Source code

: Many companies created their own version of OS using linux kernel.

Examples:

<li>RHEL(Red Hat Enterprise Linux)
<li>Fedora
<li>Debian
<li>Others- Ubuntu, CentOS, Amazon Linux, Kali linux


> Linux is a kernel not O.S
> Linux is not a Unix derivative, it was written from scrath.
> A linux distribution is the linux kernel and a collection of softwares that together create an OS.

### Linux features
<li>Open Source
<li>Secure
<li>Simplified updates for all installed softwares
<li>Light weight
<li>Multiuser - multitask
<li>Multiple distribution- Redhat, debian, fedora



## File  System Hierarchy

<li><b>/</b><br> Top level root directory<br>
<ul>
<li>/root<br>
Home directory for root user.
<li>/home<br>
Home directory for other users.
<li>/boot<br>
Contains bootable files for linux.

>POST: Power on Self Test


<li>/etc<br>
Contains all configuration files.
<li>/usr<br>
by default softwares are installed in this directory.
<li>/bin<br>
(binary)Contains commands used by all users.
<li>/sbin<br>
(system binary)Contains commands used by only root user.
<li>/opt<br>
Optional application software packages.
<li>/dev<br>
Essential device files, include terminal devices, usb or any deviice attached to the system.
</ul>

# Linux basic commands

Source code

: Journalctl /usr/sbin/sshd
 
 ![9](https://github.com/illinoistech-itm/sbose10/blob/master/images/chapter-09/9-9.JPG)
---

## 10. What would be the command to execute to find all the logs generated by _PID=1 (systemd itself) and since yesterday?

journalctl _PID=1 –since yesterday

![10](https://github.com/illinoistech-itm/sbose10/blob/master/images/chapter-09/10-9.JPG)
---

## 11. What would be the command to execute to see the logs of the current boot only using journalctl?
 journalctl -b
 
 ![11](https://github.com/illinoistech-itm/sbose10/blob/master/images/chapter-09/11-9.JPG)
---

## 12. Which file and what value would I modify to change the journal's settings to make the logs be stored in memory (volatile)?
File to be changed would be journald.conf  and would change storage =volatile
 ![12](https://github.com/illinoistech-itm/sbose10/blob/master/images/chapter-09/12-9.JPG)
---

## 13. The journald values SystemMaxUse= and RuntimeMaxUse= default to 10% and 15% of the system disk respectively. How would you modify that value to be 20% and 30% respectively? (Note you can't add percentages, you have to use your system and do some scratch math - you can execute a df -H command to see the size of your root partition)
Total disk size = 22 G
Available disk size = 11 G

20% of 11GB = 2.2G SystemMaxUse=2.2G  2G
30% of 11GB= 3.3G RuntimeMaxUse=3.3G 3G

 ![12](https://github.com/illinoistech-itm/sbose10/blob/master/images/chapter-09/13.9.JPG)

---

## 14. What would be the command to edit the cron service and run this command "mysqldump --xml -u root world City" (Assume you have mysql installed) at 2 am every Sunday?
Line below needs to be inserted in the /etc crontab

----

### REQUIREMENT
Reproduce the entry above verbatim, keeping every line in its original order.

### WORKED SOLUTION
Source code

: Many companies created their own version of OS using linux kernel.

Examples:

<li>RHEL(Red Hat Enterprise Linux)
<li>Fedora
<li>Debian
<li>Others- Ubuntu, CentOS, Amazon Linux, Kali linux


> Linux is a kernel not O.S
> Linux is not a Unix derivative, it was written from scrath.
> A linux distribution is the linux kernel and a collection of softwares that together create an OS.

### Linux features
<li>Open Source
<li>Secure
<li>Simplified updates for all installed softwares
<li>Light weight
<li>Multiuser - multitask
<li>Multiple distribution- Redhat, debian, fedora



## File  System Hierarchy

<li><b>/</b><br> Top level root directory<br>
<ul>
<li>/root<br>
Home directory for root user.
<li>/home<br>
Home directory for other users.
<li>/boot<br>
Contains bootable files for linux.

>POST: Power on Self Test


<li>/etc<br>
Contains all configuration files.
<li>/usr<br>
by default softwares are installed in this directory.
<li>/bin<br>
(binary)Contains commands used by all users.
<li>/sbin<br>
(system binary)Contains commands used by only root user.
<li>/opt<br>
Optional application software packages.
<li>/dev<br>
Essential device files, include terminal devices, usb or any deviice attached to the system.
</ul>

# Linux basic commands

Source code

: Journalctl /usr/sbin/sshd
 
 ![9](https://github.com/illinoistech-itm/sbose10/blob/master/images/chapter-09/9-9.JPG)
---

## 10. What would be the command to execute to find all the logs generated by _PID=1 (systemd itself) and since yesterday?

journalctl _PID=1 –since yesterday

![10](https://github.com/illinoistech-itm/sbose10/blob/master/images/chapter-09/10-9.JPG)
---

## 11. What would be the command to execute to see the logs of the current boot only using journalctl?
 journalctl -b
 
 ![11](https://github.com/illinoistech-itm/sbose10/blob/master/images/chapter-09/11-9.JPG)
---

## 12. Which file and what value would I modify to change the journal's settings to make the logs be stored in memory (volatile)?
File to be changed would be journald.conf  and would change storage =volatile
 ![12](https://github.com/illinoistech-itm/sbose10/blob/master/images/chapter-09/12-9.JPG)
---

## 13. The journald values SystemMaxUse= and RuntimeMaxUse= default to 10% and 15% of the system disk respectively. How would you modify that value to be 20% and 30% respectively? (Note you can't add percentages, you have to use your system and do some scratch math - you can execute a df -H command to see the size of your root partition)
Total disk size = 22 G
Available disk size = 11 G

20% of 11GB = 2.2G SystemMaxUse=2.2G  2G
30% of 11GB= 3.3G RuntimeMaxUse=3.3G 3G

 ![12](https://github.com/illinoistech-itm/sbose10/blob/master/images/chapter-09/13.9.JPG)

---

## 14. What would be the command to edit the cron service and run this command "mysqldump --xml -u root world City" (Assume you have mysql installed) at 2 am every Sunday?
Line below needs to be inserted in the /etc crontab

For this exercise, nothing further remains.